Have I ever given myself a false title for my work? No. If anything, some people don’t even know exactly what I do. In a business where the model is changing daily, how can anyone have a proper lane or title? My advice to you is to accumulate as much information and knowledge as you can in the music industry. Do everything and do not limit yourself. I created my lane pretty much on my own. I continue to do so daily. You should be creating your own brand too. If you work for a big corporation this is a different. If that’s you, you’ve most likely signed contracts disallowing this. However, if you’re molding your own career, sans corporate gig, be a sponge for information and have an open mind to learn from anything and anyone.

In my first column, I wrote, “I do not concern myself with Diddy or Jay Z’s latest signings.” I represent several artists who are arguably better than what those executives represent. I reiterate, if you are a newcomer it is discouraging to compare yourself to executives with multi-million dollar budgets. But what do you do when these older artists won’t step down from the mic? Or better yet, start to promote their own artists with their name attached to it.

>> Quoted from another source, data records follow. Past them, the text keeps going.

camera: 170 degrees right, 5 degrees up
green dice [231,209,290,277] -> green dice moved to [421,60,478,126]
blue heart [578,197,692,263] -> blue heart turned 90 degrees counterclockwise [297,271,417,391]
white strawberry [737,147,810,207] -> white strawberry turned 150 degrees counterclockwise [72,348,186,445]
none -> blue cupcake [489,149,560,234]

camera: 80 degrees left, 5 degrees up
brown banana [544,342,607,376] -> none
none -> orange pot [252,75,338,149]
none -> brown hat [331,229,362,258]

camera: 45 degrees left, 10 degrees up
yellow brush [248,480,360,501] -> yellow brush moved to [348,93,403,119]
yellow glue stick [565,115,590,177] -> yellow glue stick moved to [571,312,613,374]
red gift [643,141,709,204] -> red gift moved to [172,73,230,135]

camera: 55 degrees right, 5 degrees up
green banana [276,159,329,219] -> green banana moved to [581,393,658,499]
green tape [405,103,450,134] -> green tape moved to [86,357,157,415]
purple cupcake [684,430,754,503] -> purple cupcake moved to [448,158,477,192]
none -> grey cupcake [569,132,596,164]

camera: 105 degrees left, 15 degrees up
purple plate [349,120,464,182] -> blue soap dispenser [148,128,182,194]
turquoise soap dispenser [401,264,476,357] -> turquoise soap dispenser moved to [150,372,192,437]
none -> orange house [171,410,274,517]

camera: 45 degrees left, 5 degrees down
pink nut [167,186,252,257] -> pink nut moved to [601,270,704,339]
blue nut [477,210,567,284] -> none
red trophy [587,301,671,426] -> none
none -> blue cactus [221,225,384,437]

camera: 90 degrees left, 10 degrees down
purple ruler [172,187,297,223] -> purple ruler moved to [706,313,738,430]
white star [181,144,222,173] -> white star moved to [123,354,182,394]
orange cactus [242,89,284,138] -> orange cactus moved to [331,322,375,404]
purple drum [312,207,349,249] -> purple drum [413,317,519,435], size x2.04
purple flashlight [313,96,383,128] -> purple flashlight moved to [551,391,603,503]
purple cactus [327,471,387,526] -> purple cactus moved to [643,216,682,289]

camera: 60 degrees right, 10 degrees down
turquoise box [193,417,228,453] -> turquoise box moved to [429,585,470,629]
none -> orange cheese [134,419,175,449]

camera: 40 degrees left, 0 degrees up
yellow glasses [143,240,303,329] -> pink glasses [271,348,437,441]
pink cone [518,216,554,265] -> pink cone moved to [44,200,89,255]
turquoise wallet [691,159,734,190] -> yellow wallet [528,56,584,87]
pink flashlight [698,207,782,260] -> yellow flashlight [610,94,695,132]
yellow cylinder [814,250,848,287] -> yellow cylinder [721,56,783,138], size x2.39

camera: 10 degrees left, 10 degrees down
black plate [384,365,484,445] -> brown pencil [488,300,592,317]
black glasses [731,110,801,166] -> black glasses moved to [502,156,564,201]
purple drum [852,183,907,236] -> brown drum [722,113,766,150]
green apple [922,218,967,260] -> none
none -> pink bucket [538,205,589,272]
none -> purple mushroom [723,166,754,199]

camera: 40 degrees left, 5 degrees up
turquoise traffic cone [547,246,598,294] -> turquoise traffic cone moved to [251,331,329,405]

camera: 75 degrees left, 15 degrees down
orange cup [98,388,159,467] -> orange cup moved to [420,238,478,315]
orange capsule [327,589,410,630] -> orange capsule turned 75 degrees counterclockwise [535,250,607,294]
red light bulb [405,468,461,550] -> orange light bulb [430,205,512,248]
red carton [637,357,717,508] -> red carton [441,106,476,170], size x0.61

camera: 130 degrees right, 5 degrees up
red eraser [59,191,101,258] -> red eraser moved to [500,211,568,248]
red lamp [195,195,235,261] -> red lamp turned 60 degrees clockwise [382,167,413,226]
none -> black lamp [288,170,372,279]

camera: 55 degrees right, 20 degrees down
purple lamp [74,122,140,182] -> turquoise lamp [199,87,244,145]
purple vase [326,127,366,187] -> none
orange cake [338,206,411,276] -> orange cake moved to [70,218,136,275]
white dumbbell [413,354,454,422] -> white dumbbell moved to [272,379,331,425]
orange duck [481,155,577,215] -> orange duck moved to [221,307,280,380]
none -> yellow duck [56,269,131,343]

It’s difficult enough to break a new artist. Now imagine you are going up against these established executives plus their new “cosign.” It quadruples the degree of difficulty for your quest.

Everybody wants the crown. It’s understandable; this is show business. But there’s a time when the older artists and executives need to pass the torch to a newer generation. If they don’t, what do you do to take control of your own destiny?

It’s a tough call. But don’t be afraid to carve your own path. If you are a young entrepreneur, be a pioneer for what you believe in no matter what. Do not allow the masses to create your vision. Do not allow anyone to give you a title or stop you from evolving. Navigate through this business with no fear or regrets. Explore uncharted waters. Shake things up. Say what you feel and seize the opportunity no matter what type of platform you have. The more you stay quiet in this game, the less people will you hear you. The less people hear you, the less you will eat.